Think in this case it’s not to get an angle of attack, more like to prevent theft of boat and trailer from the sailing club yard.

Taken last March, on my Leica M4-2, Summicron 35mm f/2 ASPH and taken on Ilford HP5 plus film.

Medieval market

Saint Pierre Sur Dives – August 2020

This structure is the inside view of the 11th century market hall in the town which unfortunately was completely destroyed by fire during the battle for the town in 1944. Although the wonderful building was lovely reproduced after the war the timbers are clearly cut with modern tools unlike the original medieval beams. The building is still used to this day for food, livestock and antiques markets every Monday and first Sunday of the month. Well worth a visit if your in the Normandy area.

Taken on my Leica M4-2, Summicron 35mm f/2 ASPH and taken on Ilford HP5, rated at 800.

The outside of the 11th-century market hall taken on my phone.

Further reading and images; https://www.normandythenandnow.com/the-wooden-phoenix-of-saint-pierre-sur-dives/

The Alleyway

I have a thing about alleyways and especially when I find one like this one. Plain, simple image but with loads of tones, character, converging angles and great for film photography. I found this narrow passage in Le Sap, Normandie which is a tiny hamlet in the northwestern France.

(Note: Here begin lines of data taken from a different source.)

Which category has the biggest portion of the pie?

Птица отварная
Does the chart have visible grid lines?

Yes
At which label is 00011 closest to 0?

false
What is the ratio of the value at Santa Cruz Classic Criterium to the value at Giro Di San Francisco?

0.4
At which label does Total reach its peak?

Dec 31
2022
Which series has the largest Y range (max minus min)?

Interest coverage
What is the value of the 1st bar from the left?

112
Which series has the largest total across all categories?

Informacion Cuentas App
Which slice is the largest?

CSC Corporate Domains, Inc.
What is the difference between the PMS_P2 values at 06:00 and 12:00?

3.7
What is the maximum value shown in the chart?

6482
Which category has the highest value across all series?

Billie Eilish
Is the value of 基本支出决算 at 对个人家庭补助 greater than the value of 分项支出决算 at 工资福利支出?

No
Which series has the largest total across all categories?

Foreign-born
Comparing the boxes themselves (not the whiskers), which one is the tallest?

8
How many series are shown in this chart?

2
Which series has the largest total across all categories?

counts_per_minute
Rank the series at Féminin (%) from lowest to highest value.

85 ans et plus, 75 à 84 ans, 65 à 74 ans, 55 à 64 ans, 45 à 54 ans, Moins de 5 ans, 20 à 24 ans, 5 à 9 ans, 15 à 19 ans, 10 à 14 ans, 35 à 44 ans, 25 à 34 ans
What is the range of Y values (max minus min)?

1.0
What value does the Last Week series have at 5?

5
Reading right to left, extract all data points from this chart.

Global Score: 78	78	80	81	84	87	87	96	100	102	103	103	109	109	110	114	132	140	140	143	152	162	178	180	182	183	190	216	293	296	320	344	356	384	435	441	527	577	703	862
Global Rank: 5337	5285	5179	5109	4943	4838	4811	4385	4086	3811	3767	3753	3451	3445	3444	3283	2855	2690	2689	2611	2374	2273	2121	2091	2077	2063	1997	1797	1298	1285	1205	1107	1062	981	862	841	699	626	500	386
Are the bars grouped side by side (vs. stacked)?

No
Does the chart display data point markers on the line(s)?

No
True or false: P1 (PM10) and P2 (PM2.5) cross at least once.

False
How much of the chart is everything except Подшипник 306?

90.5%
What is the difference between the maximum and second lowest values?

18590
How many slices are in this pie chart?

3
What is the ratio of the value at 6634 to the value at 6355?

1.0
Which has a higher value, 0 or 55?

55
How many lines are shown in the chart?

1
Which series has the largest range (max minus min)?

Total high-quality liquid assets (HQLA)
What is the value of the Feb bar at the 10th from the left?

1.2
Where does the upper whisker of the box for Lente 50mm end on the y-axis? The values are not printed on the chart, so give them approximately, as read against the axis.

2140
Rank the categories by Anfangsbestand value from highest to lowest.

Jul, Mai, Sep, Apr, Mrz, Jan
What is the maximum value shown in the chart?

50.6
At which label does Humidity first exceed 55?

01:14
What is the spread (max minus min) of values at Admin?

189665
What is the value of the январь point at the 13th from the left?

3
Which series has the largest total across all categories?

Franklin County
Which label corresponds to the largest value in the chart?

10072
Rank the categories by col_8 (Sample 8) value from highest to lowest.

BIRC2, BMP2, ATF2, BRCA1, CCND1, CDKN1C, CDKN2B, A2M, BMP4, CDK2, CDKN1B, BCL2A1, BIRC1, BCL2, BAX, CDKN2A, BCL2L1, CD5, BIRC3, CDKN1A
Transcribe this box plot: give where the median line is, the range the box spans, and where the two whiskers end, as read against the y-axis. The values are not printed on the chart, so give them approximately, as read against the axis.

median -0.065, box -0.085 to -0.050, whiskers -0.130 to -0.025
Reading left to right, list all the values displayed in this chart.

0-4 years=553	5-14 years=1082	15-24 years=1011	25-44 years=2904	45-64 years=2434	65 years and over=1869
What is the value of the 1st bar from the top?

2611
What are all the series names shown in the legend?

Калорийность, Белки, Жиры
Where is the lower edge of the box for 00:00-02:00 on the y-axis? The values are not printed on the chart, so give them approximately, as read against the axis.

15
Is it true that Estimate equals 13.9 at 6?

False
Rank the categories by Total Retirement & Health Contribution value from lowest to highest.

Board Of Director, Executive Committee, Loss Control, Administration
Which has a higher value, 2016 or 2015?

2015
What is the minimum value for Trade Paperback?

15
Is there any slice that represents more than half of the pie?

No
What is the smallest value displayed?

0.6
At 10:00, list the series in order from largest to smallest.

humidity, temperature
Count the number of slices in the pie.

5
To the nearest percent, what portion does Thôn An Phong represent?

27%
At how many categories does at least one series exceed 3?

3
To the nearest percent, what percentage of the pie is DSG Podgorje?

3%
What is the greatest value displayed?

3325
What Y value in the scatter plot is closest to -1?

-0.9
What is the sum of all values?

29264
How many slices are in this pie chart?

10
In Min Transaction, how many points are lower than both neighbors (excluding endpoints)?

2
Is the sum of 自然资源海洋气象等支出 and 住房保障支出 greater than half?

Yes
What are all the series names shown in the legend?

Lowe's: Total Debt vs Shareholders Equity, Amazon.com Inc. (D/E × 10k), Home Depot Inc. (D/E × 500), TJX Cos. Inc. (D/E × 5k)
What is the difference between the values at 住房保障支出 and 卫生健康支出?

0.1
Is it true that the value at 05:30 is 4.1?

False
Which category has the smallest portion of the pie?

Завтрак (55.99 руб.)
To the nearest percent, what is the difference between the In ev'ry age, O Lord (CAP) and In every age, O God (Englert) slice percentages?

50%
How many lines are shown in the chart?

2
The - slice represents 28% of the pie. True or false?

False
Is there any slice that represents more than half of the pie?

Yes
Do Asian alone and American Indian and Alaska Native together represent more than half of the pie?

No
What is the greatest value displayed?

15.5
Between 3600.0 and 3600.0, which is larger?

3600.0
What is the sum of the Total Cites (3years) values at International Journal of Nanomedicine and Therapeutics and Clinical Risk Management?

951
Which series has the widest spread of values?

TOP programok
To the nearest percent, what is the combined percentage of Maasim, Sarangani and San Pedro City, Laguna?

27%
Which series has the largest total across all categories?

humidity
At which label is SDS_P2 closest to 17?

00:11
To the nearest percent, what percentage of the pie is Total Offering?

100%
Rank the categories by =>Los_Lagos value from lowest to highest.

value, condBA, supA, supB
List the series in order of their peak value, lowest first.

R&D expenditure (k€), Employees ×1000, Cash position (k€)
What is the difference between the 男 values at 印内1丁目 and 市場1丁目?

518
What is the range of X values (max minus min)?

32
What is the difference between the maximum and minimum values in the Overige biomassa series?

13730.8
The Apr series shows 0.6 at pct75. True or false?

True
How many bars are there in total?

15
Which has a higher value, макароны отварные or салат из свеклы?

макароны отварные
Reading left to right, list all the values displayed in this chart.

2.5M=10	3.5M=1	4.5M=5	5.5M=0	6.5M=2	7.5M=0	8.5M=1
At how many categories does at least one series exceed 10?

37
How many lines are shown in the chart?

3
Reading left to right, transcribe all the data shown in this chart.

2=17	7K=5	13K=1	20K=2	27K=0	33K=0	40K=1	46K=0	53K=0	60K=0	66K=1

Leica M4-2, Summicron 35mm f/2 ASPH and taken on Ilford HP5 plus, rated at 800.

Hiding

Vimoutiers, France. August 2020

Taken on a very dull morning this image is a bit grainy but it I think it works. This shy little boy was standing in front of his mother while she was talking on the street outside this cafe. Sitting at a table opposite while drinking a morning tea, waiting for a possible shot, the moment came when peered under his mothers hand for me.

Leica M4-2, Summicron 35mm f/2 ASPH and taken on Ilford HP5 plus, rated at 800.

The four

These four Starlings where sitting calling at the top of the telegraph pole. There was no other sound this morning, no people, cars or buses, only the sea was the only other sound to be heard. Strange times, good for landscapes as there no vapor trails across the sky unyet we cannot go far, good for the environment with pollution levels dropping… maybe this will become the norm one day, to help our planet recover.

The four

Leica M3, Summicron 35mm f/2 ASPH and taken on Ilford HP5 plus film expired 2006 and push one stop.